DATASET EXTRACT >>
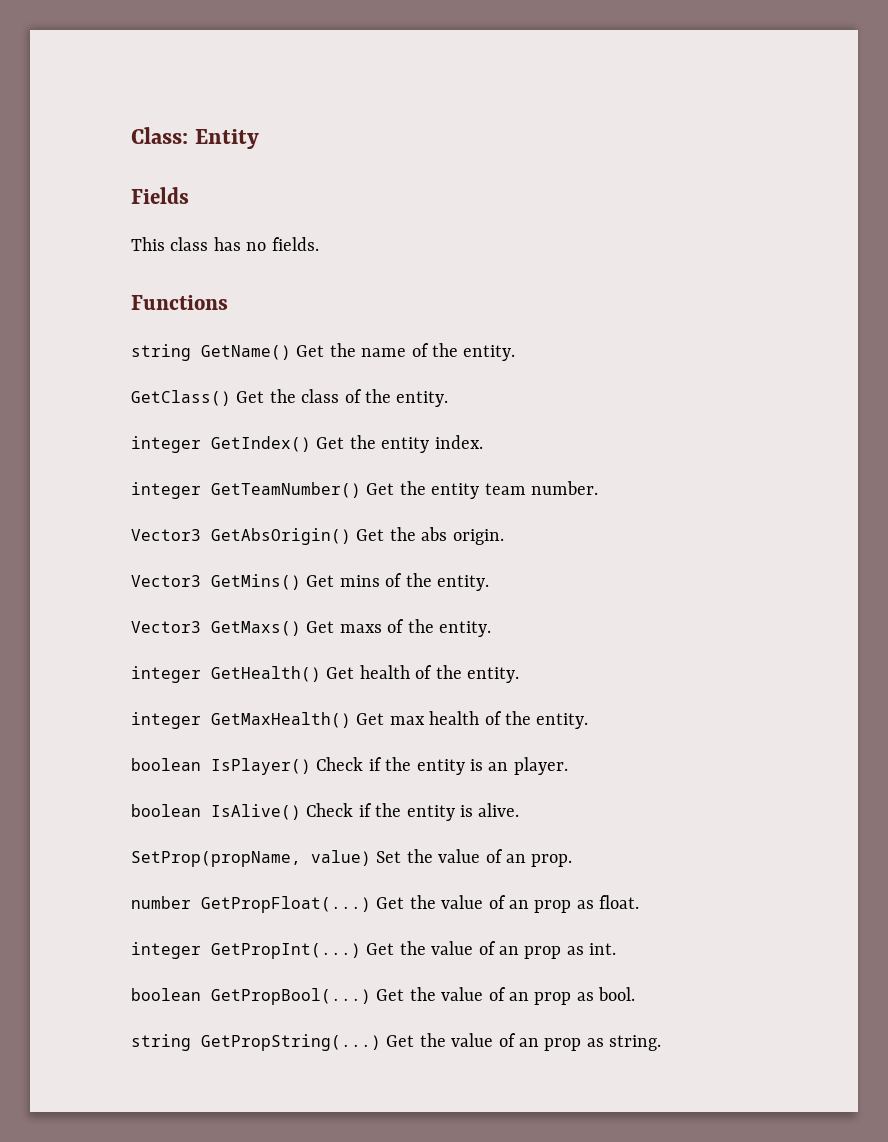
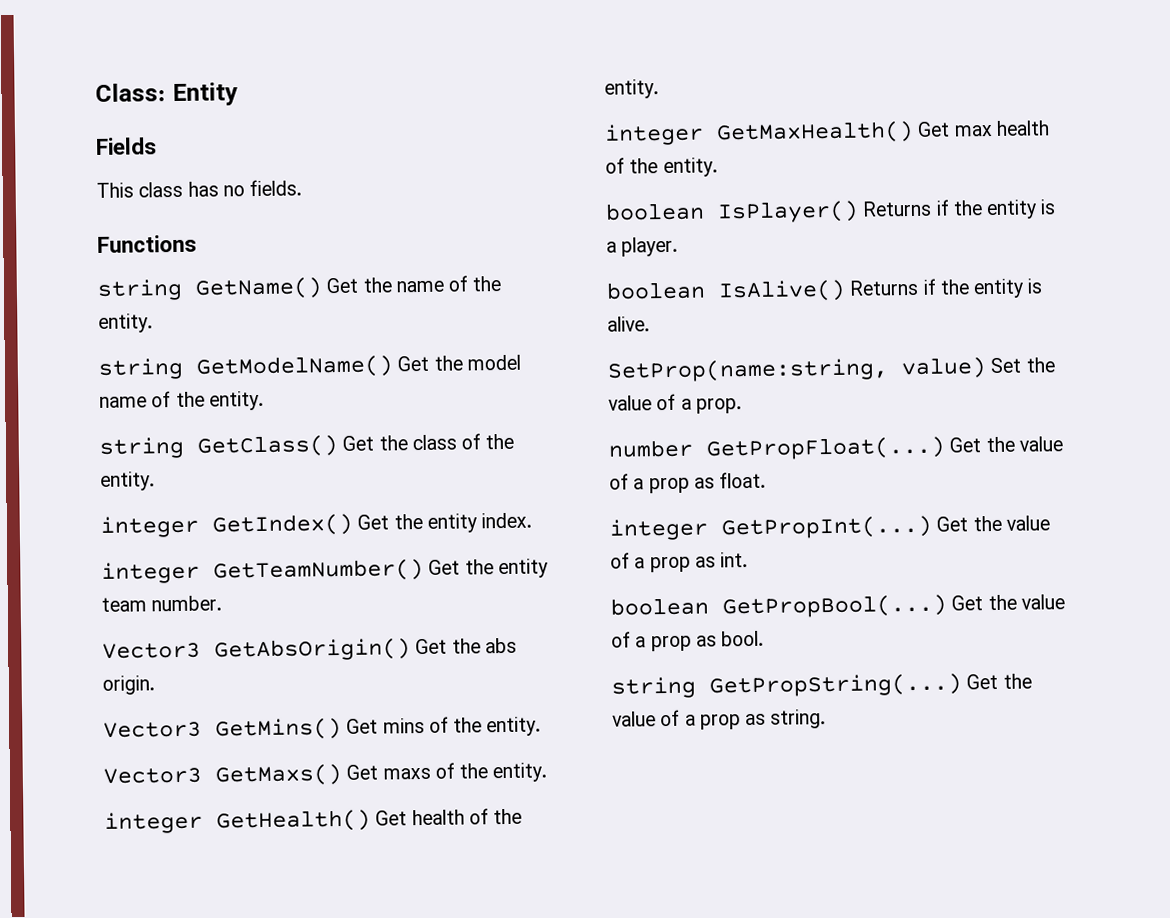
(516, 353) none -> [98,354,521,380] [99,390,264,411] [99,436,184,459] string GetModelName() Get the model name of the entity. // string
[316,757,509,775] Check if the entity is an -> [862,199,1057,220] [606,241,617,253] Returns if the entity is a
[306,803,354,817] Check -> [849,279,920,296] Returns
[131,851,301,867] SetProp(propName, -> [607,358,889,383] SetProp(name:string,
[505,854,526,863] an -> [680,398,692,410] a
[508,900,529,909] an -> [633,478,645,490] a
[498,946,519,955] an -> [634,557,646,569] a
[508,992,529,1001] an -> [635,636,647,648] a
[518,1038,539,1047] an -> [684,714,696,726] a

BRIEF >> All entries, top to bottom, should be retyped exactly; the pictures should not be.

TASK SOLUTION >>
(516, 353) none -> [98,354,521,380] [99,390,264,411] [99,436,184,459] string GetModelName() Get the model name of the entity. // string
[316,757,509,775] Check if the entity is an -> [862,199,1057,220] [606,241,617,253] Returns if the entity is a
[306,803,354,817] Check -> [849,279,920,296] Returns
[131,851,301,867] SetProp(propName, -> [607,358,889,383] SetProp(name:string,
[505,854,526,863] an -> [680,398,692,410] a
[508,900,529,909] an -> [633,478,645,490] a
[498,946,519,955] an -> [634,557,646,569] a
[508,992,529,1001] an -> [635,636,647,648] a
[518,1038,539,1047] an -> [684,714,696,726] a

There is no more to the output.